# [EXCERPT PROVIDED]
────────

No, no, I’m not talking about that terrible guy/girl moment where one person says, “Hey! Thanks for loaning me your Algebra book. Here it is,” and the other person says, “I know why you’re REALLY here,” and the first person says, “Um. To give your Algebra book back?” and the other person says, “Noooo…” and then stares in that half-smile, expectant way, only to realize the first person was being serious, and then declares, awkwardly, “Well. This is awkward.”
Not that that’s happened or anything.
I’m talking about job rejection.
When one has been rejected enough times, one starts to not give a flying [cencored] about the sanctity of the cover letter.
I’m in a weird limbo, where I still care about making myself sound qualified, but I also want to stand out, and since I’m sure they’ll reject me anyway, I feel I might as well fun with it, but not too much fun because, well, I’d still like to have a shot at the job.
The result is a weird combination of terrible writing: humor, seriousness, honesty, and trying too hard. It’s like spraying garbage with febreeze and then hoping someone will eat it.
Take, for instance, the opening of this most recent cover letter:
Dear Hiring Manager,
This is my seventh application at —- University, and I hope, if nothing else, I have demonstrated how much I want to work at this school. With that said, however, I believe the Admissions Writer and Administrative Assistant position is the best fit. I am trained as a writer, with a master’s degree in creative writing from Dartmouth College, and I have experience as an editor, a blogger, a business writer, and an administrative assistant.

────────

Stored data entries
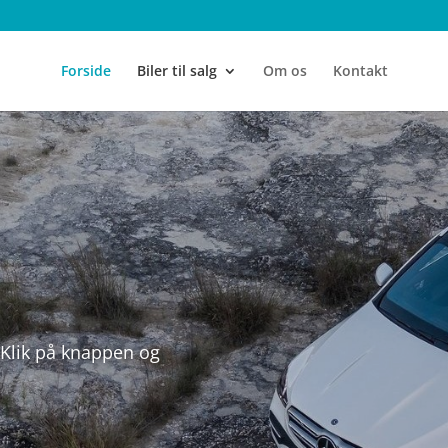
Forside
Biler til salg
Om os
Kontakt
t, så er du altid
eller telefon.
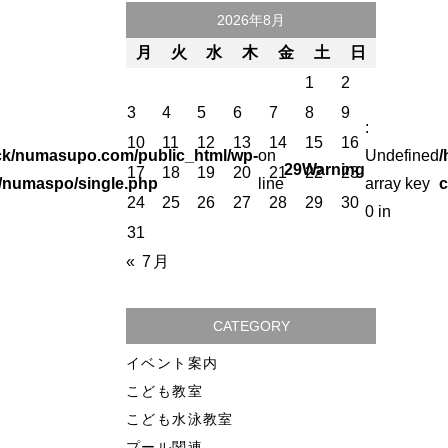
2026年8月
月
火
水
木
金
土
日
1
2
3
4
5
6
7
8
9
:
10
11
12
13
14
15
16
ck/numasupo.com/public_html/wp-
on
Undefined
/
29
Warning
17
18
19
20
21
22
23
/numaspo/single.php
line
array key
c
24
25
26
27
28
29
30
0 in
31
« 7月
CATEGORY
イベント案内
こども教室
こども水泳教室
プール関連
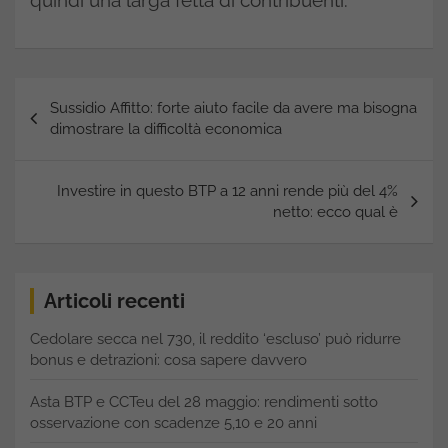
quindi una larga fetta di contribuenti.
Navigazione
Sussidio Affitto: forte aiuto facile da avere ma bisogna
articoli
dimostrare la difficoltà economica
Investire in questo BTP a 12 anni rende più del 4%
netto: ecco qual è
Articoli recenti
Cedolare secca nel 730, il reddito ‘escluso’ può ridurre
bonus e detrazioni: cosa sapere davvero
Asta BTP e CCTeu del 28 maggio: rendimenti sotto
osservazione con scadenze 5,10 e 20 anni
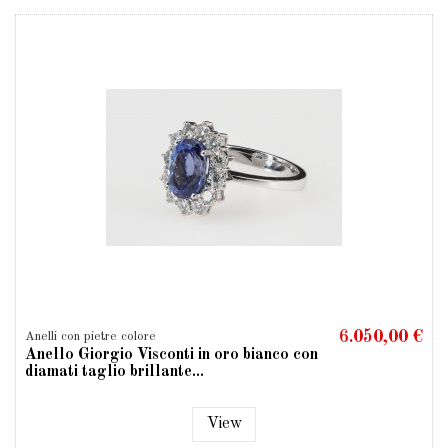
6.050,00 €
Anelli con pietre colore
Anello Giorgio Visconti in oro bianco con
diamati taglio brillante...
View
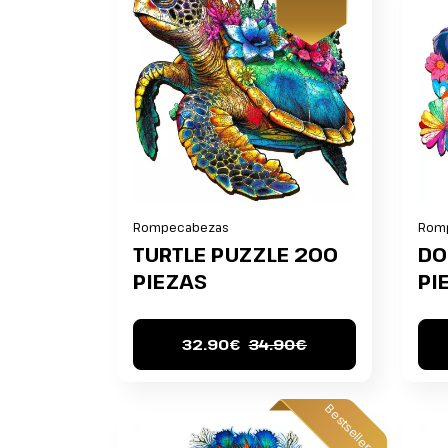
Rompecabezas
Rom
TURTLE PUZZLE 200
DO
PIEZAS
PI
32.90€
34.90€
Bestseller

────────

# [TASK 1]
Based on the post about job rejection, decide whether each statement agrees with it: (a) the writer's latest application is the seventh at the same university; (b) the writer holds a master's degree in journalism; (c) the writer has experience as an editor. Answer yes or no for each, quoting the deciding words.
# [TASK 2]
Reproduce the lines of the stored data entries starting with the line containing "Rompecabezas" and going on through the last line of the entries, both ends included.
The post and the stored data entries are unrelated material.

# [EXPECTED OUTPUT 1]
(a) Yes: "This is my seventh application at —- University"
(b) No: "a master’s degree in creative writing from Dartmouth College"
(c) Yes: "I have experience as an editor, a blogger, a business writer, and an administrative assistant"

# [EXPECTED OUTPUT 2]
Rompecabezas
Rom
TURTLE PUZZLE 200
DO
PIEZAS
PI
32.90€
34.90€
Bestseller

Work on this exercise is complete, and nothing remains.